◆ TEXTE CITÉ:
::::::::::

Il est, aujourd’hui, incontestable que le Rafale, le Scorpene et le Caesar, portent, à eux trois, la dynamique d’exportation française en matière d’armement, grâce à des contrats qui se chiffrent en centaines de millions, voire en milliards d’euros, mais également en entrainant, avec eux, d’importants contrats d’équipements et de maintenance, ruisselant dans toute la BITD (Base Industrielle et Technologie Défense).

Rafale Qatar
Rafale, Caesar, Scorpene : quand les armées ne voulaient pas des 3 stars des exportations françaises 14

Ainsi, après une quinzaine d’années de vaches maigres et d’inquiétudes industrielles et politiques, le Rafale de Dassault Aviation, s’est imposé, avec 300 appareils commandés sur la scène internationale, comme le plus grand succès européen d’exportation d’avions de combat depuis le Mirage F1, dans les années 70 et 80, et comme l’avion de chasse moderne le plus exporté aujourd’hui, après le F-35 américain.

De même, le sous-marin Scorpene, avec 16 navires commandés (bientôt 19 avec la commande indienne) par 5 forces navales, dépasse déjà le précédent record français détenu par la Daphnée dans les années 60, et vient directement menacer le Type 214 allemand, successeur du Type 209 qui détient le record occidental de sous-marins exportés dans les années 80 et 90.

Le canon Caesar, enfin, est devenu le plus grand succès à l’exportation de KNDS France (Ex-Nexter Ex-GIAT), et le système d’artillerie moderne européen le plus exporté ces trente dernières années, ne cédant, à l’échelle de la planète, qu’au K9 Thunder sud-coréen.

Chose encore plus rare, pour un équipement français, le Caesar est en passe de s’imposer comme un équipement standard au sein de l’OTAN, alors que cinq forces armées européennes, en plus de la France, ont déjà signé des commandes en ce sens (Belgique, Estonie, Lituanie, République tchèque et France), et que deux autres ont signé des lettres d’intention en ce sens (Croatie et Slovénie).

Il est toutefois particulièrement intéressant de constater que ces trois équipements qui, aujourd’hui, portent les exportations françaises en matière d’équipements de défense, et qui rapportent plusieurs milliards d’euros de production industrielle export, chaque année, à la balance commerciale nationale, ont connu des débuts particulièrement difficiles.

::::::::::

◆ DONNÉES AFFICHÉES:

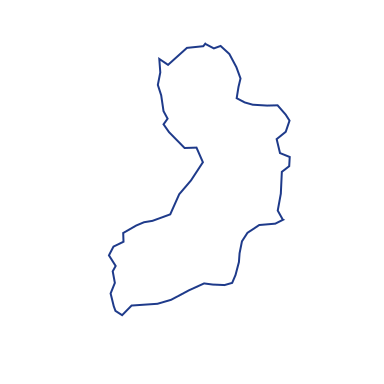 Loukrounou, Paphos, Cyprus (Albers equal-area conic projection), rotated 119°
{"feature_id": "46923920B56770257567799", "entity_name": "Loukrounou", "entity_type": "district", "adm_level": 2, "iso_a3": "CYP", "parent_name": "Cyprus", "parent_adm1": "Paphos", "projection": "albers", "projection_center": [32.469, 34.954], "detail": "fine", "context": "isolated", "style": "outline", "palette": "blue", "viewbox_px": 384, "rotation_deg": 119, "n_neighbors": 0, "source": "geoboundaries", "source_scale": "gbopen_adm2", "svg_char_len": 1031}
<svg xmlns="http://www.w3.org/2000/svg" viewBox="0 0 384 384"><g transform="rotate(119 192 192)"><path d="M55.9,252.3L59.0,252.8L68.4,266.3L92.4,274.6L91.5,285.1L102.8,277.7L114.9,273.8L122.4,265.8L135.1,256.1L139.7,248.9L146.6,249.7L150.8,241.1L153.5,232.0L157.1,219.8L151.0,209.6L160.7,196.9L182.4,198.5L200.1,202.1L222.1,200.2L236.4,212.6L241.7,219.3L248.3,224.5L261.2,232.3L268.7,227.8L277.8,234.2L285.9,234.0L287.7,233.9L293.7,222.9L299.8,222.9L308.9,215.4L320.2,214.0L329.8,205.1L333.1,201.3L333.6,193.4L320.6,189.8L306.5,168.0L296.4,158.0L279.3,146.9L266.1,137.1L262.9,129.0L257.6,118.4L252.0,112.8L243.5,113.7L230.5,117.0L222.5,120.7L210.9,124.4L200.8,123.7L188.3,117.2L179.3,103.8L172.1,98.9L172.1,99.3L166.7,108.0L150.4,113.5L130.8,123.2L122.3,119.5L114.0,123.5L115.3,133.9L104.7,143.6L93.9,139.2L82.3,141.3L78.9,147.6L74.7,159.2L80.0,168.2L86.2,181.2L88.1,189.3L88.3,198.4L77.5,202.3L69.2,204.6L61.3,213.7L53.2,226.2L50.4,237.8L55.8,242.5L56.0,252.0L55.9,252.3Z" fill="none" stroke="#1e3a8a" stroke-width="2"/></g></svg>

::::::::::

◆ CONSIGNE A: Transcrivez le passage de l'extrait sur les exportations d'armement qui commence aux mots « Le canon Caesar, enfin, est » et se termine après « (Croatie et Slovénie). ».
◆ CONSIGNE B: En dehors du Rafale, du Scorpene et du Caesar, quels matériels militaires l'extrait sur les exportations d'armement nomme-t-il ? Donnez-les tous.

◆ RÉPONSE A:
Le canon Caesar, enfin, est devenu le plus grand succès à l’exportation de KNDS France (Ex-Nexter Ex-GIAT), et le système d’artillerie moderne européen le plus exporté ces trente dernières années, ne cédant, à l’échelle de la planète, qu’au K9 Thunder sud-coréen.

Chose encore plus rare, pour un équipement français, le Caesar est en passe de s’imposer comme un équipement standard au sein de l’OTAN, alors que cinq forces armées européennes, en plus de la France, ont déjà signé des commandes en ce sens (Belgique, Estonie, Lituanie, République tchèque et France), et que deux autres ont signé des lettres d’intention en ce sens (Croatie et Slovénie).

◆ RÉPONSE B:
Mirage F1
F-35
Daphnée
Type 214
Type 209
K9 Thunder